Les deux contrats de traduction (droits généraux et droits audiovisuels) pour The Second Emancipation sont signés, de sorte que je peux enfin considérer que je n’ai pas commencé à travailler pour rien, quoiqu’on puisse aussi considérer que cela sera clair et net quand j’aurai reçu le versement du premier tiers. Par ici les sous !

 

Hier, à la radio, Sébastien m’a raconté avoir entendu la rediffusion, cet été sur France Culture, d’une émission traitant du rapport de De Gaulle à la langue française et à la littérature, et dans laquelle Pierre Encrevé racontait que, dans un de ses discours, le général avait prononcé une phrase dans laquelle il y avait 120 mots entre le sujet et le verbe. 120 : il me semble que le nombre était plus précis, moins « rond » que cela… dans tous les cas, il faudra que je redemande la référence car je ne l’ai pas trouvé.  Par contre, j’ai trouvé un article intéressant, dont le sujet peut sembler assez dérisoire, de Pierre Encrevé sur les liaisons dans les discours politiques, agrémenté – de surcroît – de deux stupéfiantes épigraphes. Et je suis tombé sur cet épisode du podcast Tire ta langue, que j’écouterai plus tard ce matin, au moment de faire des paperasses et formalités.

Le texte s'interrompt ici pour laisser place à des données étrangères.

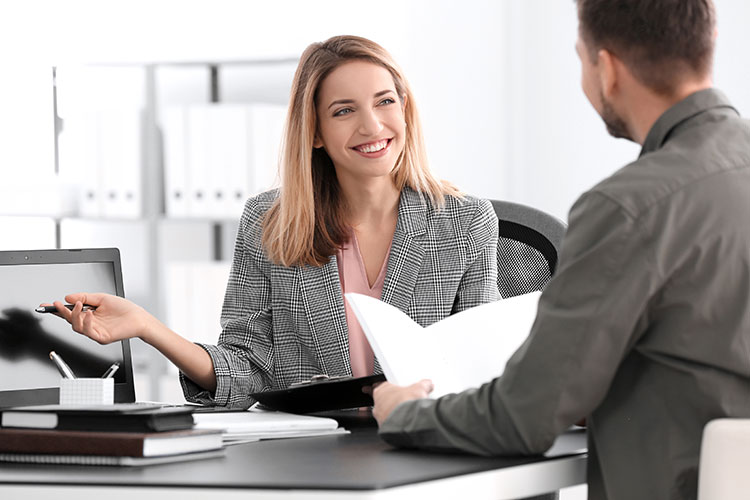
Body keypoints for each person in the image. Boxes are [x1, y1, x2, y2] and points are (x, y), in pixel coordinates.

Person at [372, 1, 750, 499]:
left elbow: (522, 418)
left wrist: (404, 414)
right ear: (710, 40)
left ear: (607, 68)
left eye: (580, 58)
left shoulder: (628, 208)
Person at [49, 35, 500, 408]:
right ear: (316, 132)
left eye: (385, 102)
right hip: (312, 451)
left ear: (404, 109)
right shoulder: (271, 222)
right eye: (344, 110)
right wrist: (148, 327)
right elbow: (246, 369)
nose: (372, 125)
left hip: (425, 444)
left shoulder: (463, 223)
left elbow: (481, 368)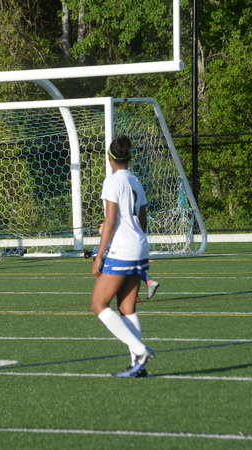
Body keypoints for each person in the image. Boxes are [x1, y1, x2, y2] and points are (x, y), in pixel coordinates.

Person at [91, 135, 154, 378]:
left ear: (109, 158)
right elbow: (142, 218)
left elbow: (110, 221)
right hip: (140, 245)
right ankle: (138, 366)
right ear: (129, 157)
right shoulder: (136, 181)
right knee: (127, 307)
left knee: (98, 304)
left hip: (123, 249)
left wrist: (99, 255)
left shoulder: (112, 181)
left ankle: (140, 351)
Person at [84, 241, 160, 300]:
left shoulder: (114, 233)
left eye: (101, 226)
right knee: (133, 270)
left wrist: (91, 253)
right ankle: (149, 282)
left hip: (121, 257)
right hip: (132, 251)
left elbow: (105, 245)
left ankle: (132, 296)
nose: (100, 228)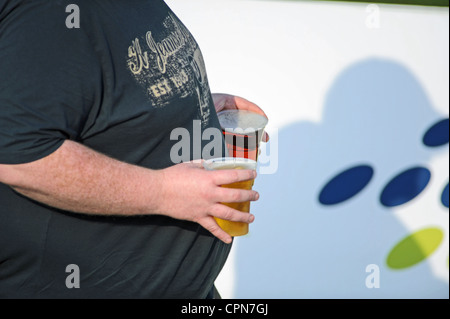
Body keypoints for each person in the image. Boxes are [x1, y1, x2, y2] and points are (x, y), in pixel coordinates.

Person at [0, 0, 268, 299]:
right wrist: (162, 191)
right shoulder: (51, 13)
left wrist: (190, 102)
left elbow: (100, 92)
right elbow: (18, 154)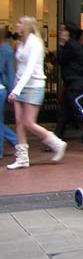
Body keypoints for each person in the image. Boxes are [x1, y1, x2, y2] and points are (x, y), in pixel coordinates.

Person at [6, 17, 68, 169]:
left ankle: (57, 143)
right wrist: (15, 87)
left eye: (20, 22)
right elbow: (19, 68)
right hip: (21, 85)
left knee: (28, 122)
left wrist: (16, 89)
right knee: (19, 122)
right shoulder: (21, 43)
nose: (17, 24)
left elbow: (29, 69)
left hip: (34, 86)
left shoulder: (35, 43)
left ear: (27, 26)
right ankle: (22, 158)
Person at [54, 22, 83, 140]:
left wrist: (61, 45)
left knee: (78, 112)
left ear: (68, 32)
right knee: (64, 113)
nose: (61, 32)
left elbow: (61, 59)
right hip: (73, 83)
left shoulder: (70, 46)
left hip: (74, 83)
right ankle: (56, 139)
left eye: (63, 30)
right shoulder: (74, 45)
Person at [0, 26, 17, 158]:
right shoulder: (7, 48)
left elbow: (9, 71)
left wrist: (12, 91)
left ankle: (15, 141)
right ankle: (15, 140)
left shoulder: (5, 49)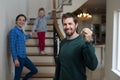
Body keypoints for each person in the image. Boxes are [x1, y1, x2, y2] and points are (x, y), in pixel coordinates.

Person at [54, 13, 98, 80]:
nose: (67, 27)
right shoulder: (63, 42)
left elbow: (93, 66)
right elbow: (59, 66)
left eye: (70, 24)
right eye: (65, 24)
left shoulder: (83, 42)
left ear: (76, 25)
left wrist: (89, 42)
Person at [9, 14, 38, 80]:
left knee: (34, 70)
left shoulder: (21, 31)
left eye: (23, 20)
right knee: (17, 77)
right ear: (16, 21)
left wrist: (29, 35)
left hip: (24, 56)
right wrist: (15, 59)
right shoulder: (13, 31)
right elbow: (12, 46)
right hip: (18, 57)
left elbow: (23, 37)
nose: (21, 22)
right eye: (20, 20)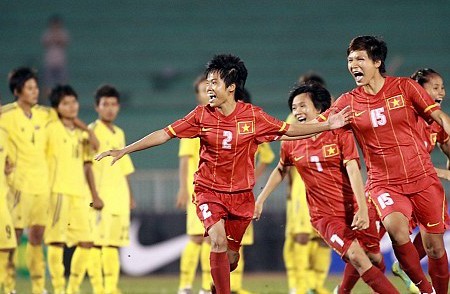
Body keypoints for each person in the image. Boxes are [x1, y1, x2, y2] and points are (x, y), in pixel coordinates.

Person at [95, 54, 351, 294]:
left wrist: (328, 124)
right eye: (207, 82)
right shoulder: (201, 115)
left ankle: (219, 285)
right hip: (209, 192)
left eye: (214, 82)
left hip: (241, 198)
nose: (208, 88)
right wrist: (125, 150)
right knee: (216, 241)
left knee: (230, 257)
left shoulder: (253, 117)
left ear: (231, 86)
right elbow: (165, 133)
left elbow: (288, 130)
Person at [319, 35, 450, 294]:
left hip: (422, 177)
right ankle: (426, 290)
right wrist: (284, 130)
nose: (353, 64)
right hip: (384, 183)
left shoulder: (404, 88)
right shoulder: (348, 101)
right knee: (396, 230)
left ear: (377, 61)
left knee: (434, 247)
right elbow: (319, 125)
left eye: (360, 59)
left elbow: (438, 116)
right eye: (350, 60)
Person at [254, 82, 398, 294]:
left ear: (319, 108)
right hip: (325, 216)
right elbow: (281, 169)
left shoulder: (339, 132)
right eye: (293, 108)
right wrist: (260, 199)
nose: (297, 112)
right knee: (357, 256)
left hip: (353, 206)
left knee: (374, 257)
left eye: (302, 106)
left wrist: (362, 208)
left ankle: (344, 291)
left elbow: (353, 169)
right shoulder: (291, 141)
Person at [0, 67, 97, 294]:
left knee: (36, 238)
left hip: (42, 187)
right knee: (11, 240)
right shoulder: (6, 115)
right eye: (30, 88)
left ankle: (38, 287)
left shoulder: (46, 114)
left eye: (35, 87)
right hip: (17, 185)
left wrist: (89, 131)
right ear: (17, 90)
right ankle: (9, 286)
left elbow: (70, 116)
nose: (35, 92)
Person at [391, 68, 449, 294]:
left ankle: (407, 269)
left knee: (435, 242)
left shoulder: (436, 122)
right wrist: (441, 173)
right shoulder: (402, 118)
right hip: (395, 187)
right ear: (417, 90)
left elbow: (447, 146)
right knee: (372, 250)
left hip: (423, 187)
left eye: (442, 87)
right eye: (435, 87)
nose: (441, 92)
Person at [44, 85, 103, 294]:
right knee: (56, 241)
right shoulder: (50, 127)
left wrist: (95, 194)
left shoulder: (81, 134)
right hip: (56, 191)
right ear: (56, 107)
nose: (71, 107)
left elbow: (89, 163)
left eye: (74, 102)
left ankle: (72, 289)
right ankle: (59, 289)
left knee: (87, 242)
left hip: (79, 194)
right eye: (65, 103)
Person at [284, 74, 331, 294]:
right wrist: (289, 188)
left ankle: (316, 285)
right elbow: (286, 161)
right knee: (301, 236)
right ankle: (299, 286)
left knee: (324, 238)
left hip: (326, 185)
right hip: (302, 185)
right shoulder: (294, 119)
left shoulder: (332, 118)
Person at [87, 84, 136, 294]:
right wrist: (93, 195)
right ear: (97, 107)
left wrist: (130, 195)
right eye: (105, 104)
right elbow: (85, 165)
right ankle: (100, 289)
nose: (110, 108)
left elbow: (125, 168)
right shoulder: (90, 132)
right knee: (97, 244)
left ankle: (112, 287)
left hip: (119, 197)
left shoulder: (119, 133)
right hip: (99, 197)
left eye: (114, 104)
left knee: (114, 245)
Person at [176, 75, 213, 294]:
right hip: (196, 190)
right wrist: (182, 187)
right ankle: (185, 285)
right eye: (202, 89)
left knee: (211, 238)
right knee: (196, 237)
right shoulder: (193, 122)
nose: (206, 92)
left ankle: (206, 287)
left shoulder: (219, 119)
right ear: (197, 94)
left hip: (215, 189)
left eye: (209, 88)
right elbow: (184, 160)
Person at [0, 99, 18, 292]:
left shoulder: (4, 134)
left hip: (2, 197)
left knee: (7, 244)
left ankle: (7, 287)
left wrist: (7, 169)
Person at [41, 15, 70, 94]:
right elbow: (44, 43)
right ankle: (47, 98)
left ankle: (63, 95)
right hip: (49, 61)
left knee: (62, 82)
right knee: (48, 82)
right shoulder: (47, 33)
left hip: (60, 61)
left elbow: (65, 42)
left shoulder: (63, 33)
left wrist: (57, 37)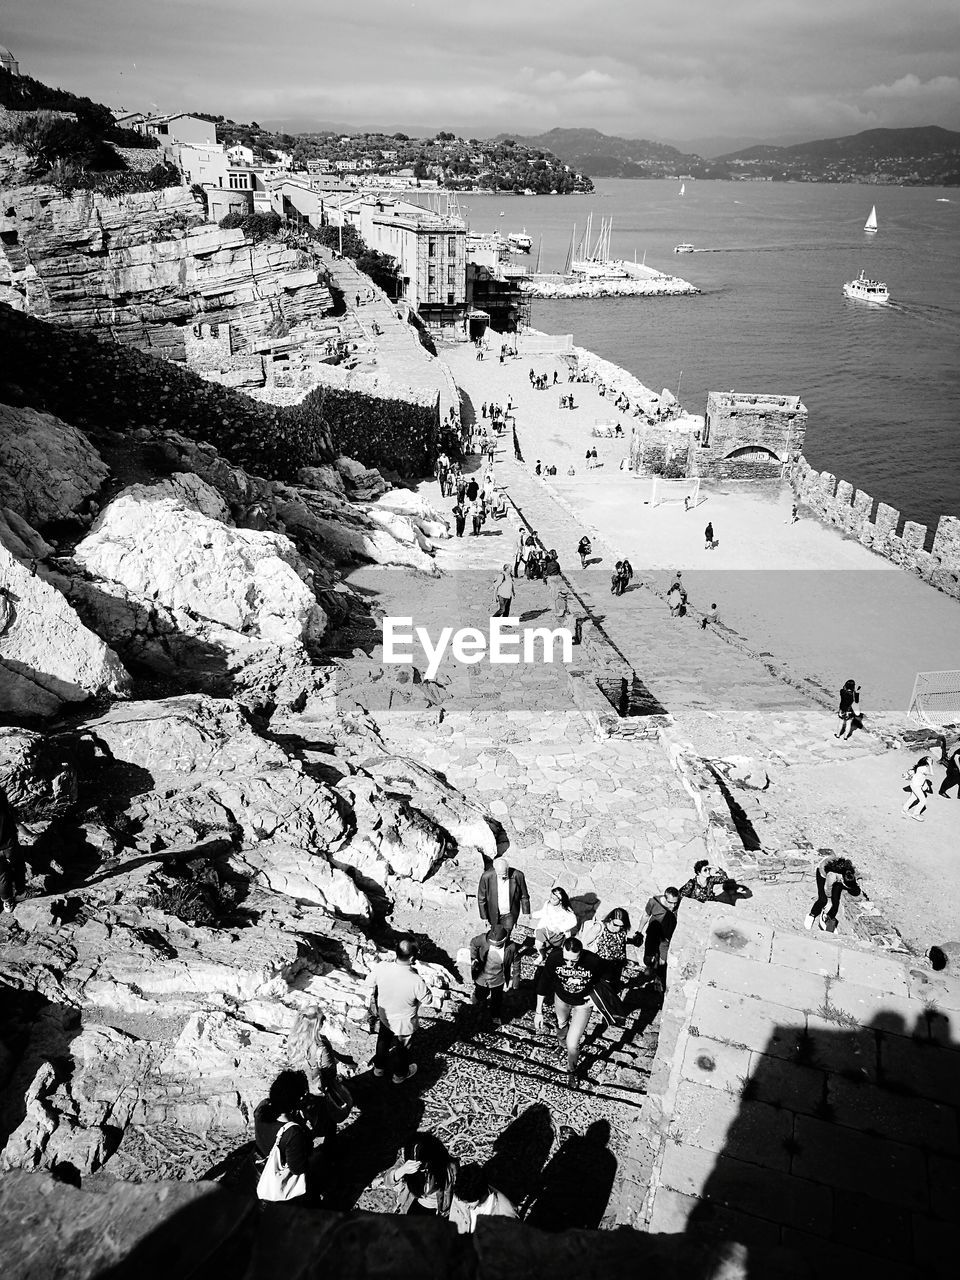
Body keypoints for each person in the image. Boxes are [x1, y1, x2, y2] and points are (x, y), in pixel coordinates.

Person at [534, 937, 602, 1086]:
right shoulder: (554, 957)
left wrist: (596, 1000)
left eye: (573, 961)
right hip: (562, 999)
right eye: (566, 960)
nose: (569, 964)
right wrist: (539, 1011)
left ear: (581, 953)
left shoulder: (593, 961)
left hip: (582, 1005)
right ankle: (561, 1044)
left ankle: (571, 1070)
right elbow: (544, 981)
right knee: (561, 1023)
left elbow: (605, 980)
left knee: (573, 1043)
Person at [367, 938, 433, 1084]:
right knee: (402, 1050)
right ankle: (400, 1075)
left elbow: (369, 982)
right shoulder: (416, 980)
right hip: (404, 1023)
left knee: (383, 1042)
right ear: (412, 958)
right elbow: (428, 1000)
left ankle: (379, 1069)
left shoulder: (382, 967)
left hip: (385, 1016)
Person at [253, 1069, 313, 1203]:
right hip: (279, 1186)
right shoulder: (292, 1132)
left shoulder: (261, 1108)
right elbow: (297, 1169)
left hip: (261, 1164)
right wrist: (307, 1135)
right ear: (296, 1100)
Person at [389, 1132, 458, 1217]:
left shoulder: (448, 1165)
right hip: (413, 1205)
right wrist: (403, 1170)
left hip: (439, 1210)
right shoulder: (408, 1159)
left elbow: (455, 1190)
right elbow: (388, 1180)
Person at [469, 922, 519, 1028]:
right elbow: (473, 943)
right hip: (482, 976)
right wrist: (474, 959)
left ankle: (495, 1015)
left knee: (497, 1000)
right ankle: (477, 1006)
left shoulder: (511, 948)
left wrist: (515, 981)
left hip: (498, 978)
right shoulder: (483, 939)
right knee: (480, 994)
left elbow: (516, 963)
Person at [449, 1164, 518, 1233]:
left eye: (468, 1203)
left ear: (480, 1195)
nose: (466, 1206)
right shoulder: (461, 1192)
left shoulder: (506, 1216)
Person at [638, 888, 681, 989]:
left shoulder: (678, 904)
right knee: (648, 956)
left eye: (675, 903)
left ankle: (659, 978)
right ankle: (650, 965)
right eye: (670, 903)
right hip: (653, 933)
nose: (673, 906)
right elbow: (646, 915)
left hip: (665, 938)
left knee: (663, 960)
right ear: (665, 898)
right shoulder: (653, 902)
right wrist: (639, 931)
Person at [804, 855, 860, 931]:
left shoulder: (849, 873)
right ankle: (811, 915)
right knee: (823, 899)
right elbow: (827, 888)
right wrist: (829, 902)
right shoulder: (832, 876)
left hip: (837, 877)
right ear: (842, 880)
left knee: (835, 901)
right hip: (823, 872)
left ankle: (827, 917)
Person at [477, 858, 530, 931]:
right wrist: (484, 917)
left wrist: (526, 912)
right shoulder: (486, 877)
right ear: (495, 870)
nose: (502, 877)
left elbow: (524, 896)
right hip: (493, 913)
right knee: (496, 936)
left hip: (509, 913)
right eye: (499, 874)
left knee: (506, 934)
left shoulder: (518, 875)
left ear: (508, 869)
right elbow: (481, 899)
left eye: (505, 874)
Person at [0, 786, 25, 914]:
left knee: (2, 876)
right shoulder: (6, 809)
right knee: (19, 866)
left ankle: (7, 901)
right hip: (9, 847)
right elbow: (18, 824)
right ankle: (20, 891)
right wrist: (32, 835)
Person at [902, 756, 935, 822]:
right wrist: (930, 765)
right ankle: (915, 814)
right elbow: (932, 774)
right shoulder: (922, 768)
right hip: (916, 786)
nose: (931, 761)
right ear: (926, 762)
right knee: (923, 801)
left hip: (915, 785)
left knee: (913, 798)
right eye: (929, 760)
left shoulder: (922, 767)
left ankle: (904, 810)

Cette histoire d’une longue incise entre le sujet et le verbe me taraude, car j’aimerais avoir le temps de faire davantage de recherches à ce sujet, notamment par rapport à certain·es auteurices dont je suis sûr que leurs textes en présentent des exemples.

 

Chaque 9 septembre, ou presque, je repense à la chanson, un peu ringarde mais attendrissante, de Julos Beaucarne, composée au début des années 1990 et intitulée Neuf neuf nonante-neuf : cette date est passée depuis vingt-six ans aujourd’hui, et on ne peut pas dire, loin s’en faut, que l’humanité, par ses gouvernants ou ses multinationales, ait décidé de tourner la page du capitalocène et de cesser de cramer la planète.